Он слушал, кивал. Блаженно улыбался. Смотрел, как в окошке за розовым плакучим цветком по-ночному неочерченно струится, сияет река и на ней, отражаясь огнями, как на золоченых столбах, стоит теплоход. И внезапная сладчайшая усталость и немочь охватили его, и такое доверие к этой жизни, вскормившей и вспоившей его, что он, улыбаясь, замотал головой, пробормотал:
— Не могу ничего… Спать хочу…
Они отвели его за ситцевую занавеску, уложили на мягкую материнскую кровать, знакомую, высокую, с краем красной подушки, в тихих скрипах и запахах. Засыпая, он слышал шаги и шепоты, и на ноги ему прыгнул, придавил мягкой тяжестью, замурлыкал кот.
Среди ночи шарил вокруг, нащупывая автомат. Ему казалось, что он в охранении, боевая машина пехоты врыта в землю, а он заснул. Медленно, не сразу понял, что он дома, рядом за занавеской спят мать и сестра, кот мурлычет в ногах, в окошке, невидимая, близкая, течет река. И нет здесь места тревогам и страхам. Опять заснул, успокоился среди тихих шорохов родной избы.
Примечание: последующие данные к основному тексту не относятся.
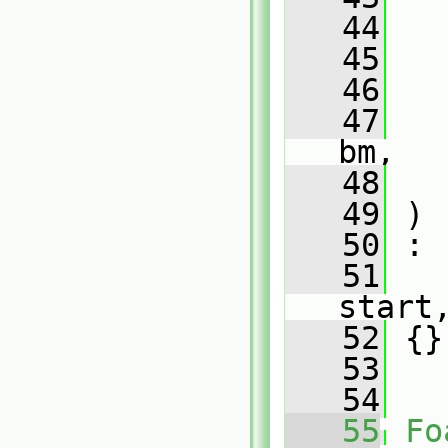
   44
   45
   46
   47
bm,
   48
   49
 )
   50
 :
   51
start
   52
 {}
   53
   54
   55
Fo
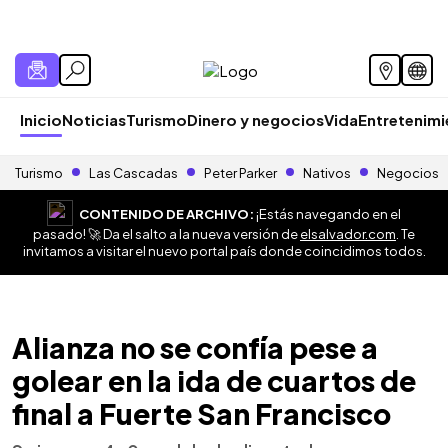
Inicio
Noticias
Turismo
Dinero y negocios
Vida
Entretenim
Turismo
Las Cascadas
Peter Parker
Nativos
Negocios
CONTENIDO DE ARCHIVO:
¡Estás navegando en el
pasado! 🚀 Da el salto a la nueva versión de
elsalvador.com
. Te
invitamos a visitar el nuevo portal país donde coincidimos todos.
Alianza no se confía pese a
golear en la ida de cuartos de
final a Fuerte San Francisco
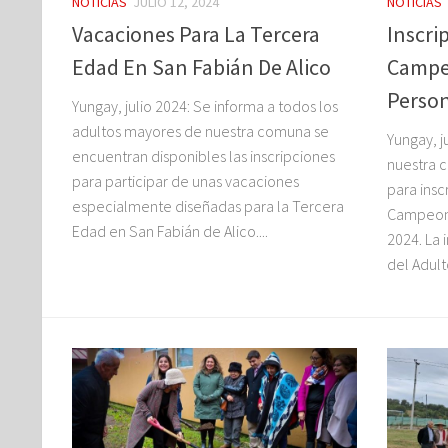
NOTICIAS
JULIO 12, 2024
NOTICIAS
Vacaciones Para La Tercera
Inscri
Edad En San Fabián De Alico
Campe
Perso
Yungay, julio 2024: Se informa a todos los
adultos mayores de nuestra comuna se
Yungay, j
encuentran disponibles las inscripciones
nuestra c
para participar de unas vacaciones
para inscr
especialmente diseñadas para la Tercera
Campeona
Edad en San Fabián de Alico....
2024. La 
del Adulto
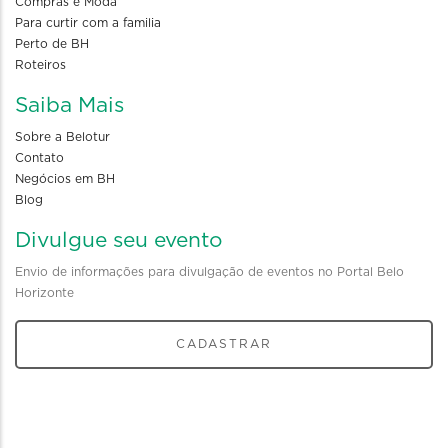
Compras e Moda
Para curtir com a familia
Perto de BH
Roteiros
Saiba Mais
Sobre a Belotur
Contato
Negócios em BH
Blog
Divulgue seu evento
Envio de informações para divulgação de eventos no Portal Belo
Horizonte
CADASTRAR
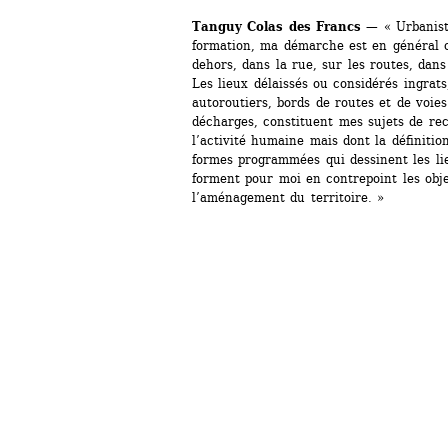
Tanguy Colas des Francs
— « Urbaniste
formation, ma démarche est en général c
dehors, dans la rue, sur les routes, dans l
Les lieux délaissés ou considérés ingrats,
autoroutiers, bords de routes et de voies 
décharges, constituent mes sujets de rech
l’activité humaine mais dont la définitio
formes programmées qui dessinent les lie
forment pour moi en contrepoint les obje
l’aménagement du territoire. »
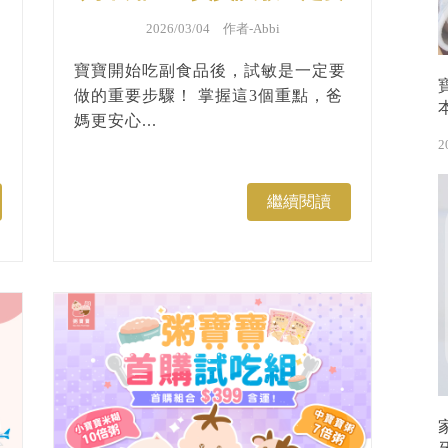
懂的３件事
2026/03/04 作者-
Abbi
寶寶開始吃副食品後，試敏是一定要
做的重要步驟！ 掌握這3個重點，爸
媽更安心...
2
繼續閱讀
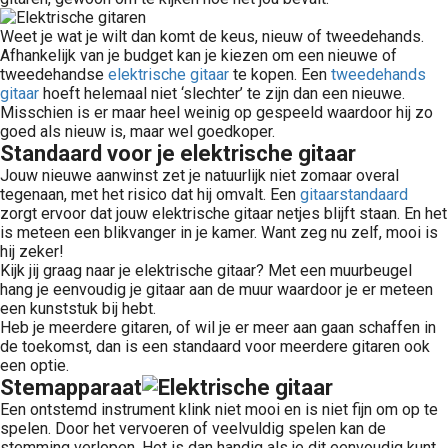
Weet je wat je wilt dan komt de keus, nieuw of tweedehands.
Afhankelijk van je budget kan je kiezen om een nieuwe of
tweedehandse
elektrische gitaar
te kopen. Een
tweedehands
gitaar
hoeft helemaal niet ‘slechter’ te zijn dan een nieuwe.
Misschien is er maar heel weinig op gespeeld waardoor hij zo
goed als nieuw is, maar wel goedkoper.
Standaard voor je elektrische gitaar
Jouw nieuwe aanwinst zet je natuurlijk niet zomaar overal
tegenaan, met het risico dat hij omvalt. Een
gitaarstandaard
zorgt ervoor dat jouw elektrische gitaar netjes blijft staan. En het
is meteen een blikvanger in je kamer. Want zeg nu zelf, mooi is
hij zeker!
Kijk jij graag naar je elektrische gitaar? Met een muurbeugel
hang je eenvoudig je gitaar aan de muur waardoor je er meteen
een kunststuk bij hebt.
Heb je meerdere gitaren, of wil je er meer aan gaan schaffen in
de toekomst, dan is een standaard voor meerdere gitaren ook
een optie.
Stemapparaat
Een ontstemd instrument klink niet mooi en is niet fijn om op te
spelen. Door het vervoeren of veelvuldig spelen kan de
stemming verlopen. Het is dan handig als je dit eenvoudig kunt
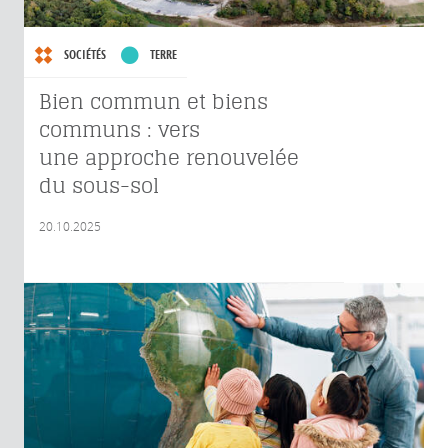
SOCIÉTÉS
TERRE
Bien commun et biens
communs : vers
une approche renouvelée
du sous-sol
20.10.2025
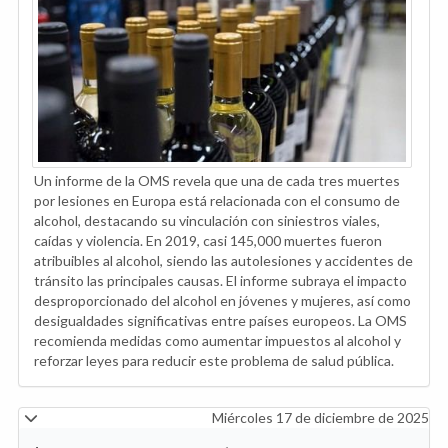
Un informe de la OMS revela que una de cada tres muertes
por lesiones en Europa está relacionada con el consumo de
alcohol, destacando su vinculación con siniestros viales,
caídas y violencia. En 2019, casi 145,000 muertes fueron
atribuibles al alcohol, siendo las autolesiones y accidentes de
tránsito las principales causas. El informe subraya el impacto
desproporcionado del alcohol en jóvenes y mujeres, así como
desigualdades significativas entre países europeos. La OMS
recomienda medidas como aumentar impuestos al alcohol y
reforzar leyes para reducir este problema de salud pública.
Miércoles 17 de diciembre de 2025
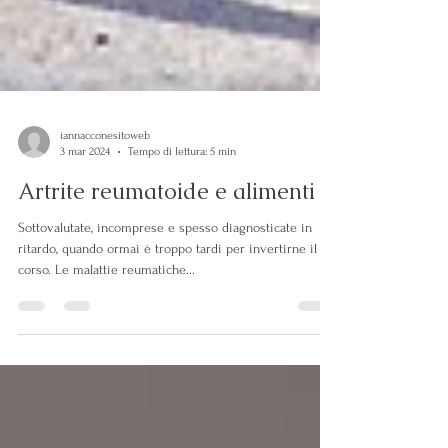
iannacconesitoweb
3 mar 2024
Tempo di lettura: 5 min
Artrite reumatoide e alimenti
Sottovalutate, incomprese e spesso diagnosticate in
ritardo, quando ormai è troppo tardi per invertirne il
corso. Le malattie reumatiche...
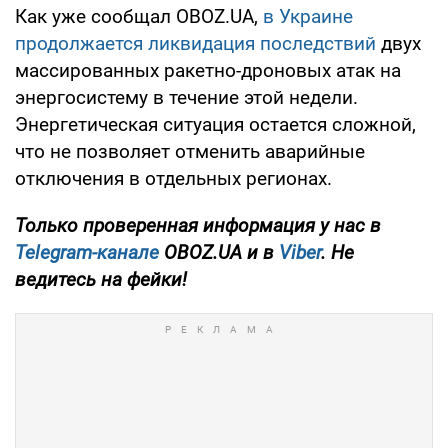
Как уже сообщал OBOZ.UA,
в Украине
продолжается ликвидация последствий
двух
массированных ракетно-дроновых атак на
энергосистему в течение этой недели.
Энергетическая ситуация остается сложной,
что не позволяет отменить аварийные
отключения в отдельных регионах.
Только проверенная информация у нас в
Telegram-канале
OBOZ.UA и в
Viber
. Не
ведитесь на фейки!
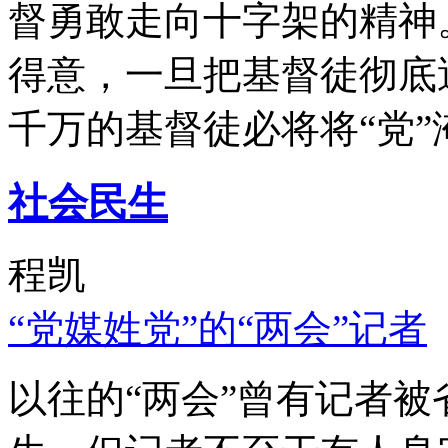
督勇敢走向十字架的精神
得意，一旦把基督徒彻底
千万的基督徒必将将“党”
社会民生
程凯
“党媒姓党”的“两会”记者
以往的“两会”曾有记者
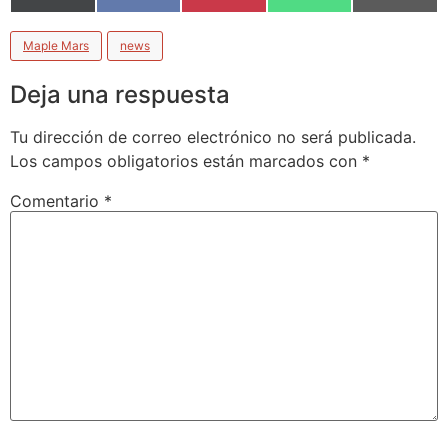
(Twitter)
Maple Mars
news
Deja una respuesta
Tu dirección de correo electrónico no será publicada.
Los campos obligatorios están marcados con
*
Comentario
*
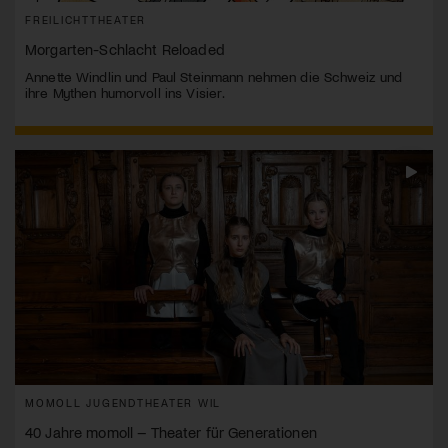
FREILICHTTHEATER
Morgarten-Schlacht Reloaded
Annette Windlin und Paul Steinmann nehmen die Schweiz und
ihre Mythen humorvoll ins Visier.
MOMOLL JUGENDTHEATER WIL
40 Jahre momoll – Theater für Generationen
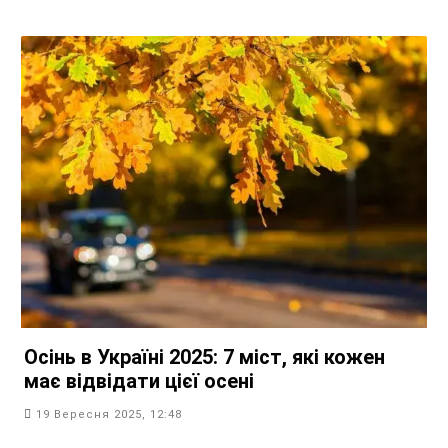
Осінь в Україні 2025: 7 міст, які кожен
має відвідати цієї осені
19 Вересня 2025, 12:48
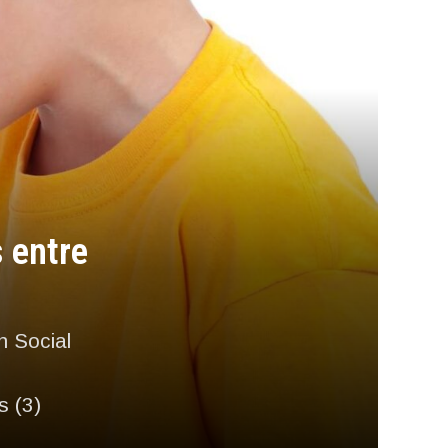
s entre
n Social
s (3)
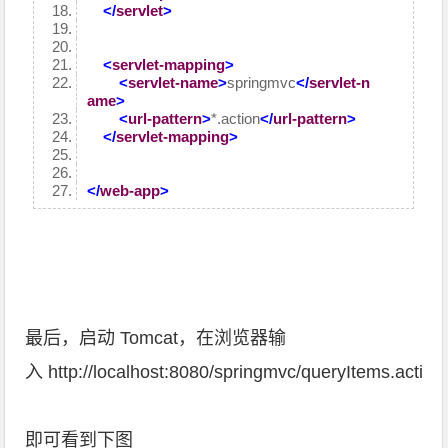
</
servlet
>
<
servlet-mapping
>
<
servlet-name
>
springmvc
</
servlet-n
ame
>
<
url-pattern
>
*.action
</
url-pattern
>
</
servlet-mapping
>
</
web-app
>
最后，启动 Tomcat，在浏览器输
入 http://localhost:8080/springmvc/queryItems.action
即可看到下图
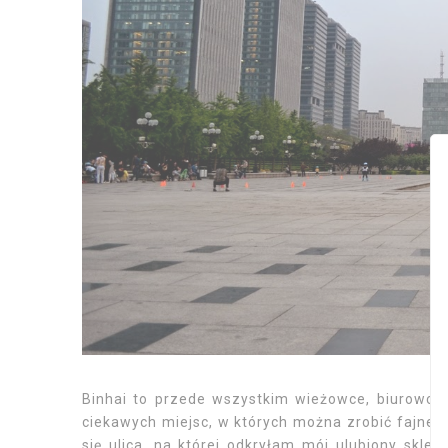
Binhai to przede wszystkim wieżowce, biurowce 
ciekawych miejsc, w których można zrobić fajne 
się ulica, na której odkryłam mój ulubiony skle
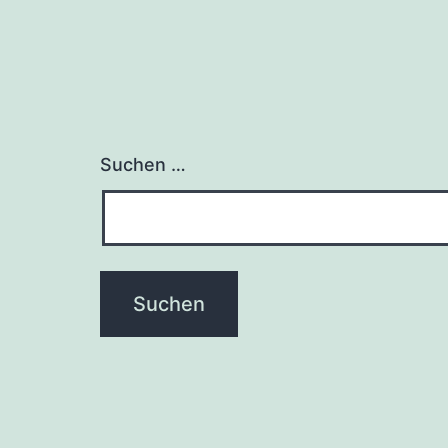
Suchen …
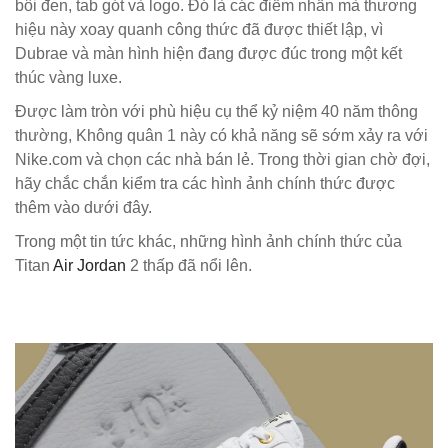
bôi đen, tab gót và logo. Đó là các điểm nhấn mà thương
hiệu này xoay quanh công thức đã được thiết lập, vì
Dubrae và màn hình hiện đang được đúc trong một kết
thúc vàng luxe.
Được làm tròn với phù hiệu cụ thể kỷ niệm 40 năm thông
thường, Không quân 1 này có khả năng sẽ sớm xảy ra với
Nike.com và chọn các nhà bán lẻ. Trong thời gian chờ đợi,
hãy chắc chắn kiểm tra các hình ảnh chính thức được
thêm vào dưới đây.
Trong một tin tức khác, những hình ảnh chính thức của
Titan
Air Jordan
2 thấp đã nổi lên.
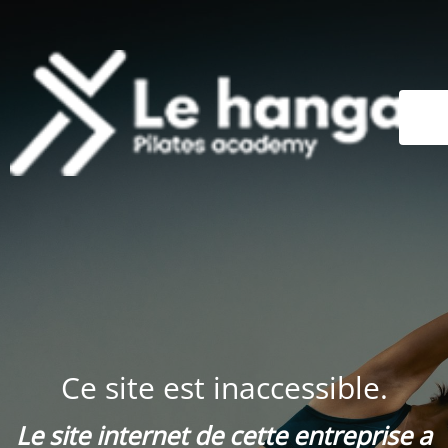
Ce site est inaccessible.
Le site internet de cette entreprise a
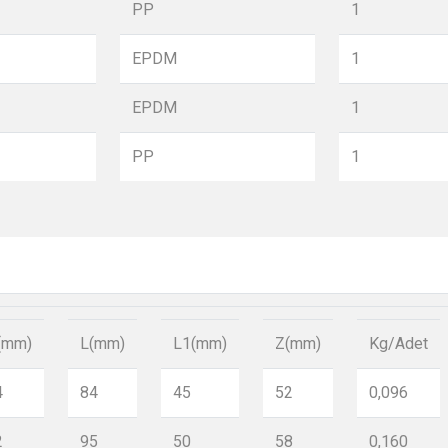
PP
1
EPDM
1
EPDM
1
PP
1
(mm)
L(mm)
L1(mm)
Z(mm)
Kg/Adet
4
84
45
52
0,096
2
95
50
58
0,160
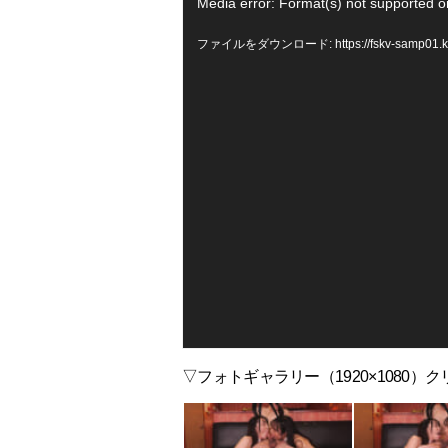
動
Media error: Format(s) not supported o
画
ファイルをダウンロード: https://fskv-samp01.knigh
プ
レ
ー
ヤ
ー
▽フォトギャラリー（1920×1080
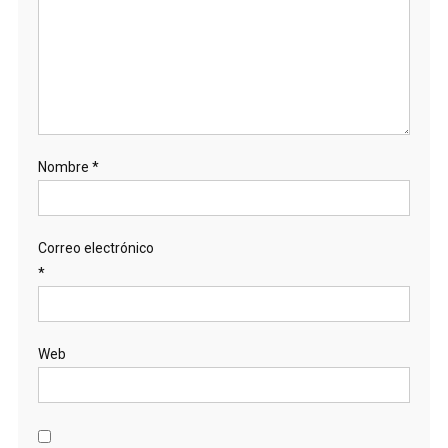
Nombre
*
Correo electrónico
*
Web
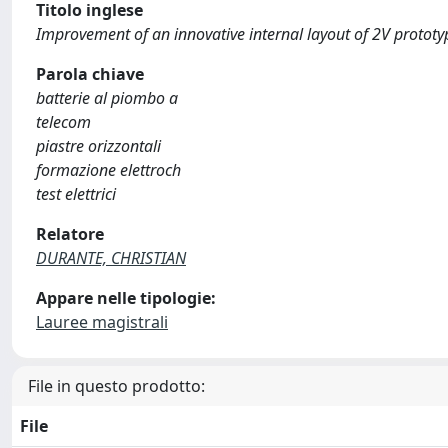
Titolo inglese
Improvement of an innovative internal layout of 2V prototype
Parola chiave
batterie al piombo a
telecom
piastre orizzontali
formazione elettroch
test elettrici
Relatore
DURANTE, CHRISTIAN
Appare nelle tipologie:
Lauree magistrali
File in questo prodotto:
File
Днем пришла к ним соседка Евдокия Ильинична, старая женщина, бывшая агрономша. И сказала, что муж ее, Иван Григорьевич, почитаемый в селе человек, фронтовик, проработавший много лет председателем сельсовета, а теперь состарившийся, доживающий в хворях свой век, — Иван Григорьевич приглашает Антона в гости, пообедать с ним вместе.
Антон застеснялся. Но мать сказала, что стесняться нечего. Приглашение от Ивана Григорьевича — честь, любой бы пошел. В селе уже знают, что вернулся из Афганистана солдат, и каждый хочет его повидать и послушать.
Собираясь в гости, Антон раздумывал, что бы надеть. То ли купленные в гарнизонном военторге синие джинсы, упакованные в целлофан, лежащие в «кейсе» с замочками. Или домашний, висящий в шкафу костюм, из которого, наверное, вырос — тесный в плечах и бедрах. Решил идти к фронтовику в солдатской форме, в какой вернулся, — с погонами, с медалью, с блестящей кокардой.
Иван Григорьевич ждал его за накрытым столом. Седой, плешивый, в валенках на распухших ногах, в темном пиджаке, на котором пестрели орденские колодки. Встал с трудом, улыбнулся беззубым ртом, сжал Антону ладонь трясущейся стариковской рукой.
— Заходи, боец!.. Садись напротив!.. Дай-ка на тебя погляжу!..
Сидели напротив друг друга, молодой и старый. Иван Григорьевич щурил слезящиеся глаза, качал головой, разглядывал его смущенное розовое лицо, золотистый чуб, медаль на груди.